2.3.Vast staat dat verweerder vanwege de weigering tot medewerking van eisers aan onderzoek niet in staat is het in de tussenuitspraak geconstateerde gebrek te herstellen. De vraag die beantwoord moet worden is voor wiens rekening dit dient te komen. De rechtbank is van oordeel dat deze omstandigheid voor rekening van verweerder moet komen. De aanvraag van eisers om voor [minderjarige] individuele voorzieningen op grond van de Jeugdwet te verstrekken dateert van 12 juni 2015. Op grond van het bepaalde in onder meer artikel 2.3 van de Jeugdwet was verweerder gehouden om reeds op dat moment een deugdelijk en zorgvuldig onderzoek te verrichten de problemen en stoornissen en de behoefte van [minderjarige] aan zorg, de noodzakelijke hulp voor [minderjarige] en de eigen mogelijkheden en het probleemoplossend vermogen van eisers. Een dergelijk onderzoek is echter, zoals in de tussenuitspraak al is overwogen, achterwege gebleven. Dat thans - meer dan twee jaar later - zo’n onderzoek niet langer mogelijk blijkt, is daarom een omstandigheid die voor rekening van verweerder moet komen. Indien verweerder immers naar aanleiding van de aanvraag direct het vereiste onderzoek had verricht, was verweerder niet in deze situatie geraakt. Daarbij merkt de rechtbank op dat zij de keuze van eisers om niet mee te willen werken aan onderzoek, gezien hun toelichting daarop, een begrijpelijke keuze acht. De gezondheid van [minderjarige] staat momenteel onder grote druk.
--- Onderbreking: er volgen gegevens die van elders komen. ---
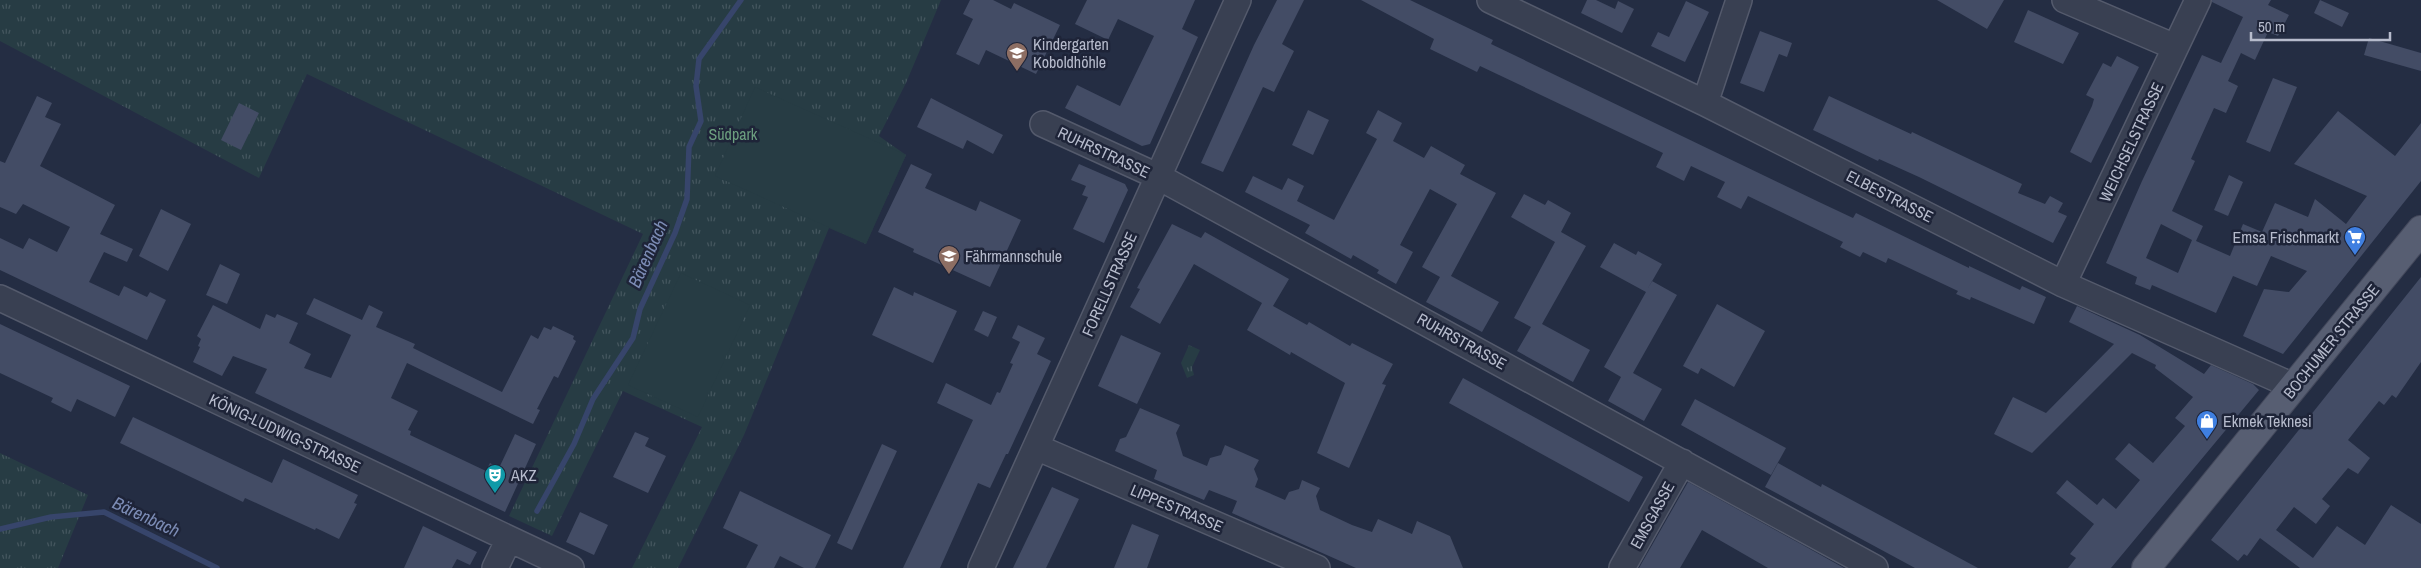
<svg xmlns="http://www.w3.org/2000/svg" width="2421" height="568" viewBox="0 0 2421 568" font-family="'Archivo Narrow',sans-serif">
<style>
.park{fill:url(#park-tufts)}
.pitch{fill:#273c44}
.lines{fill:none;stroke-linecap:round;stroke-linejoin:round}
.stream{stroke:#37456b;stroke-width:5.5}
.building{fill:#434c65;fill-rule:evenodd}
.minor-casing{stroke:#545a6c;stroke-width:28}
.major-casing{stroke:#43485b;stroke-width:30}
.minor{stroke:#394052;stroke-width:25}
.major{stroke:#575e72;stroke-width:28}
.labels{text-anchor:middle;stroke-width:5;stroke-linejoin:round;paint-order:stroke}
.poi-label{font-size:16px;fill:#b6bbcc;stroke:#1e2438;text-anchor:start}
.park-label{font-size:16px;fill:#6c9f7f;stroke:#1e2438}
.street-label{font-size:16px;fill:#b6bbcc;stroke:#1e2438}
.water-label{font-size:18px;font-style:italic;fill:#7c8cb5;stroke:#1e2438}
</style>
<defs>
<pattern id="park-tufts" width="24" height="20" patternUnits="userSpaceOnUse" patternTransform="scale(1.25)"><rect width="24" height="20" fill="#273c44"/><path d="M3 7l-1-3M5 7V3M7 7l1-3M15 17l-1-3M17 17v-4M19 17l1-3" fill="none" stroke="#44565e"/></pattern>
</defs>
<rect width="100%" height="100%" fill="#242d43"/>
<path class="park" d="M0 0H941L906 83 879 136 906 155 866 244 829 228 744 435 678 568H632L702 427 623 391 552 536 509 516 643 234 307 74 259 178 0 41Z
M1189 345 1200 350 1192 367 1194 375 1187 378 1181 363Z
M0 453 88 495 58 568H0Z"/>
<path class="pitch" d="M755 87 906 155 866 244 715 176Z
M681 273 750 305 698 417 628 385Z"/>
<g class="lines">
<path class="stream" d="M537 511 574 444 593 399 633 338 640 309 675 233 687 199 689 147 701 121 696 86 699 59 741 0
M0 529 51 517 104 512 217 568"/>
</g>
<path class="building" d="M970 0H993L1011 9 1014 3 1060 25 1036 74 986 50 979 65 956 54 973 19 963 14Z
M1087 0H1195L1182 29 1198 37 1150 144 1142 146 1065 108 1077 85 1120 106 1154 36 1118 19 1108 40 1075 24Z
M1277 0H1304L1282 44 1294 51 1274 92 1263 87 1223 172 1201 163 1254 45Z
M1361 0H1410L1493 40 1491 44 1819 202 1853 218 1856 213 1969 268V266L2020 290 2022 286 2046 297 2034 324 1971 297 1970 300 1956 294 1958 291 1888 258 1886 263 1863 252 1860 257 1840 247 1843 242 1748 196 1741 209 1717 197 1725 182 1691 166 1684 181 1656 167 1663 153 1480 66 1477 72 1430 49 1434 39Z
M1587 0H1596L1615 9 1618 1 1634 9 1622 33 1581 13Z
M1937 0H2004L1987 29Z
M2212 0H2271L2268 5 2289 15 2278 36 2268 32 2255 60 2241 53 2228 81 2238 86 2226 113 2214 108 2191 159 2195 161 2172 211 2203 226 2196 241 2230 256 2243 224 2262 232 2275 203 2308 217 2315 199 2346 224 2367 196 2294 164 2338 111 2395 156 2421 123V181L2283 354 2243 336 2264 289 2289 292 2307 271 2271 256 2257 286 2233 276 2216 313 2152 285 2150 290 2135 284 2137 277 2106 263 2142 181 2202 55 2221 63 2243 17 2212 2ZM2161 224 2192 240 2178 273 2146 258Z
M2320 0 2349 13 2342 27 2314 13Z
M1686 1 1709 12 1685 62 1651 46 1658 32 1669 37Z
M2028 10 2079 33 2063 64 2014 42Z
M1760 31 1792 43 1787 57 1779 54 1764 92 1740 83Z
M2369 38 2421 53V71L2364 55Z
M2117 56 2139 67 2091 163 2070 152 2092 106 2094 99 2086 95 2103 63 2111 67Z
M2273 78 2297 87 2270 152 2246 142Z
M37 96 52 103 45 117 61 124 40 166 115 205 100 234 133 249 127 262 104 252 89 282 119 296 124 286 147 297 150 292 166 300 147 340 0 270V238L23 249 29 238 57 252 70 227 23 204 16 214 0 207V161L5 163Z
M1829 96 1911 134 1912 132 2022 184 2018 193 2045 204 2050 196 2063 203 2058 212 2067 216 2053 243 1919 177 1879 159 1878 161 1813 130Z
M931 98 1003 135 993 154 967 140 963 149 917 127Z
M239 103 259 113 241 150 221 140Z
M1308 110 1329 120 1313 155 1292 145Z
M1378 110 1402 123 1393 141 1424 158 1431 146 1465 165 1460 174 1496 193 1451 276 1499 302 1482 332 1426 302 1440 277 1422 267 1457 204 1430 189 1400 245 1413 252 1396 284 1377 273 1379 270 1353 255 1351 259 1305 233 1310 225 1245 192 1253 176 1282 190 1288 178 1304 186 1297 201 1334 220 1377 139 1366 133Z
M911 164 932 174 925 188 976 211 980 201 1021 220 990 287 913 252 914 249 878 232Z
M1079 164 1125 184 1128 190 1104 243 1073 229 1088 197 1082 195 1086 186 1071 180Z
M2229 175 2243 182 2228 216 2214 210Z
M1524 194 1545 205 1548 200 1571 213 1561 232 1586 246 1542 324 1590 350 1573 382 1517 351 1531 327 1514 318 1555 242 1511 217Z
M161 209 191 224 168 271 139 256Z
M1172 224 1201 238 1205 232 1289 279 1273 306 1307 325 1309 322 1350 346 1352 343 1393 364 1382 384 1386 385 1349 468 1317 453 1345 383 1291 352 1290 355 1247 330 1262 303 1194 264 1160 324 1130 307 1140 289 1137 288Z
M1614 243 1636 255 1638 251 1662 264 1647 290 1652 281 1677 295 1633 373 1662 389 1644 421 1608 401 1621 377 1604 367 1646 292 1600 267Z
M220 264 240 274 227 304 206 295Z
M2421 277V362L2396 398 2392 395 2384 405 2379 401 2348 440 2370 458 2358 474 2348 468 2322 499 2330 506 2316 524 2294 507 2276 530 2313 558 2337 526 2365 545 2391 505 2421 524V568H2300L2260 538 2247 556 2244 554 2238 561 2211 540Z
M894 287 913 296 914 292 957 311 933 363 872 335Z
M314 298 362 320 369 305 383 312 376 327 415 344 413 348 502 392 531 335 538 339 544 327 551 330 553 326 574 336 573 339 576 341 558 378 554 376 537 409 540 410 533 424 407 363 391 398 418 411 408 430 411 431 410 435 486 471 490 463 499 468 515 434 536 444 505 512 255 393 267 369 233 356 222 376 193 362 200 347 198 346 201 339 197 336 213 305 260 329 266 314 275 318 277 314 298 323 289 343 311 354 304 368 331 378 351 335 306 314Z
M1717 304 1765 331 1734 387 1701 368 1698 374 1683 366Z
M2077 306 2140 335 2204 374 2211 365 2253 384 2259 390 2111 568H2068L2076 558 2070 554 2094 524 2056 493 2067 480 2097 505 2103 498 2116 509 2140 480 2115 459 2129 443 2153 463 2185 426 2175 418 2193 397 2155 368 2156 365 2132 353 2032 453 1994 434 2013 397 2046 413 2114 344 2069 322Z
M983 311 997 317 988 337 974 330Z
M0 324 130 386 115 417 77 399 71 412 51 402 53 398 0 373Z
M1018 325 1045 338 1037 354 1051 361 1008 454H1006L990 488 978 483 940 568H903L973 420 937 403 946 383 991 405 997 392 1000 393 1013 364 1010 363 1020 342 1012 338Z
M1121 335 1161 353 1137 404 1098 386Z
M1463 378 1643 477 1629 502 1449 403Z
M1695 399 1786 448 1771 475 1681 425Z
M1140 408 1180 425 1176 433 1183 456 1190 459 1207 466 1210 458 1221 455 1225 445 1259 460 1254 469 1258 479 1255 487 1285 500 1289 492 1299 489 1302 480 1320 488 1316 496 1320 510 1352 525 1372 532 1378 519 1412 534 1417 521 1450 536 1463 568H1356L1232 513 1237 501 1209 490 1204 500 1154 479 1157 470 1115 451 1120 439 1126 437Z
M133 417 272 483 283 459 358 495 354 503 357 504 339 539 316 528 315 530 245 498 243 502 120 443Z
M635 432 649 438 645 446 666 456 648 493 613 477Z
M882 444 897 451 852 550 837 543Z
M1778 463 1821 487 1822 484 1978 568H1915L1765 487Z
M1688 482 1801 544 1844 568H1768L1702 530 1680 568H1639Z
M1052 487 1079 499 1058 543 1046 568H1013Z
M740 491 831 535 815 568H804L780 556 774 568H746L758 545 723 528Z
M580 512 608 525 594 555 566 542Z
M1132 524 1159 535 1147 568H1114Z
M423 526 477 552 470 565 457 559 452 568H404Z"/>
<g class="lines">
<g class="minor-casing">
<path id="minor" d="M1490 0 1705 103 2063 284 2293 386
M2065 0 2175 47
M1705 103 1739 0
M1043 124 1157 176 1875 568
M2063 284 2198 0
M0 298 571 568
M1036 447 1317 568
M495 568 509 539
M981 568 1238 0
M1622 568 1682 462"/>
</g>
<g class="major-casing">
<path id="major" d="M2146 568 2421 230"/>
</g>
<use href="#minor" class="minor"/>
<use href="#major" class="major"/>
</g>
<defs>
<g id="school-pin" transform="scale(1.125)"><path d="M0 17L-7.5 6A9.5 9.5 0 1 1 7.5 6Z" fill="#8d6e63" stroke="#1e2438"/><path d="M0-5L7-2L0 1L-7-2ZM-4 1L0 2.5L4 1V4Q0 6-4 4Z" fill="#fff"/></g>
<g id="supermarket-pin" transform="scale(1.125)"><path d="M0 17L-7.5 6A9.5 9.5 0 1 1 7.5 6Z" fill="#3f7fe0" stroke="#1e2438"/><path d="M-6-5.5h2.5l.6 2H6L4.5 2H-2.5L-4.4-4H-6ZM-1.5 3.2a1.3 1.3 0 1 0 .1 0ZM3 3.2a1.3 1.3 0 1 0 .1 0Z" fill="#fff"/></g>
<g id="shop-pin" transform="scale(1.125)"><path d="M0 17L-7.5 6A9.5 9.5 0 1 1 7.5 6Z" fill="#3f7fe0" stroke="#1e2438"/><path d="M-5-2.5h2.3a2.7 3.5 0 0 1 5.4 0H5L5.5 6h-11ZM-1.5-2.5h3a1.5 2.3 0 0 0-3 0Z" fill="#fff"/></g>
<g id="theatre-pin" transform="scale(1.125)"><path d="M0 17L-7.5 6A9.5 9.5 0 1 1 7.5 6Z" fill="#0f9aa8" stroke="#1e2438"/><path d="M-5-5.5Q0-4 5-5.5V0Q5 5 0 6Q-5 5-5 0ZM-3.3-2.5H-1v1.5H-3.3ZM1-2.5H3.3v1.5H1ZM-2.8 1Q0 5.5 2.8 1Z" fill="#fff"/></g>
</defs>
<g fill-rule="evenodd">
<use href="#school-pin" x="1017" y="53"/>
<use href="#supermarket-pin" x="2355" y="237"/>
<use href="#school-pin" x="949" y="256"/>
<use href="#shop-pin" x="2207" y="421"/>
<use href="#theatre-pin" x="495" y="475"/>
</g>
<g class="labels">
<g class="poi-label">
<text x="1033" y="50">Kindergarten<tspan x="1033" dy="18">Koboldhöhle</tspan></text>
<text x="2339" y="243" text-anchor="end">Emsa Frischmarkt</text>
<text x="965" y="262">Fährmannschule</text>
<text x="2223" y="427">Ekmek Teknesi</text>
<text x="511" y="481">AKZ</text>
</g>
<g class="park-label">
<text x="733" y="140">Südpark</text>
</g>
<g class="street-label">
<text transform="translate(2131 142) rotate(-65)" y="6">WEICHSELSTRASSE</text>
<text transform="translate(1104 152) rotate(25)" y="6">RUHRSTRASSE</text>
<text transform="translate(1890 196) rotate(27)" y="6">ELBESTRASSE</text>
<text transform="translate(1109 284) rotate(-66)" y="6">FORELLSTRASSE</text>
<text transform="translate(1462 341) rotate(29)" y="6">RUHRSTRASSE</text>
<text transform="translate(2331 341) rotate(-51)" y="6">BOCHUMER STRASSE</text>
<text transform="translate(285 433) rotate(25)" y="6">KÖNIG-LUDWIG-STRASSE</text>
<text transform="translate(1177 508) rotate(23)" y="6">LIPPESTRASSE</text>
<text transform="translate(1652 515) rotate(-61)" y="6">EMSGASSE</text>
</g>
<g class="water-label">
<text transform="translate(648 254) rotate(-66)" y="6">Bärenbach</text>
<text transform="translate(146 517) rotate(25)" y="6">Bärenbach</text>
</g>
</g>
<path d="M2251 32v8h139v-8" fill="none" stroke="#b6bbcc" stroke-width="2.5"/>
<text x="2258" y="32" font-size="15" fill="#b6bbcc" stroke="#1e2438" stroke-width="4" paint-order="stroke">50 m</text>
</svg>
3. Het vorenstaande leidt de rechtbank tot het oordeel dat het beroep gegrond is. De rechtbank vernietigt het bestreden besluit, voor zover daarbij aan [minderjarige] een pgb voor persoonlijke verzorging is toegekend met een omvang van 9,5 uur per week. Nu nader onderzoek naar de juiste omvang van een individuele voorziening voor persoonlijke verzorging niet meer mogelijk is, het een voorziening betreft voor een afgesloten periode in het verleden en eisers hebben medegedeeld dat zij in de betrokken periode de bedoelde zorg ook daadwerkelijk hebben verleend, zal de rechtbank zelf in de zaak voorzien. De rechtbank zal daarbij aansluiting zoeken bij de oude indicatie die [minderjarige] had voor persoonlijke verzorging onder de AWBZ. Dit betrof blijkens het dossier een indicatie voor klasse 6 (13-16 uur). De rechtbank zal in dat kader, mede gezien het bovenstaande onder 2.3, in het voordeel van [minderjarige] beslissen, en uitgaan van het maximale aantal uren in die klasse, derhalve 16 uren. Aansluiting bij de indicatie die per 29 maart 2016 is afgegeven op grond van de Wlz, zoals eisers voor ogen hebben, ligt naar het oordeel van de rechtbank minder in de rede, nu de Wlz een ander beoordelingskader betreft en in de bedoelde indicatie op grond van de Wlz geen onderscheid wordt gemaakt specifieke functies en uren.
4. Omdat de rechtbank het beroep gegrond verklaart, bepaalt de rechtbank dat verweerder aan eiseres het door hen betaalde griffierecht vergoedt.
5. Voor een proceskostenveroordeling bestaat geen aanleiding, nu er geen voor vergoeding in aanmerking komende proceskosten zijn. Eisers hebben zich immers niet laten bijstaan door een professioneel rechtsbijstandsverlener.
6. Voor het toekennen van een schadevergoeding bestaat evenmin aanleiding, nu onvoldoende is gebleken dat eisers als gevolg van de onrechtmatige besluitvorming op dit onderdeel (persoonlijke verzorging) daadwerkelijk schade hebben geleden. Daarbij neemt de rechtbank in aanmerking dat eisers als gevolg van deze uitspraak alsnog met terugwerkende kracht een pgb naar klasse 6 toegekend wordt en dus ook uitgekeerd krijgen.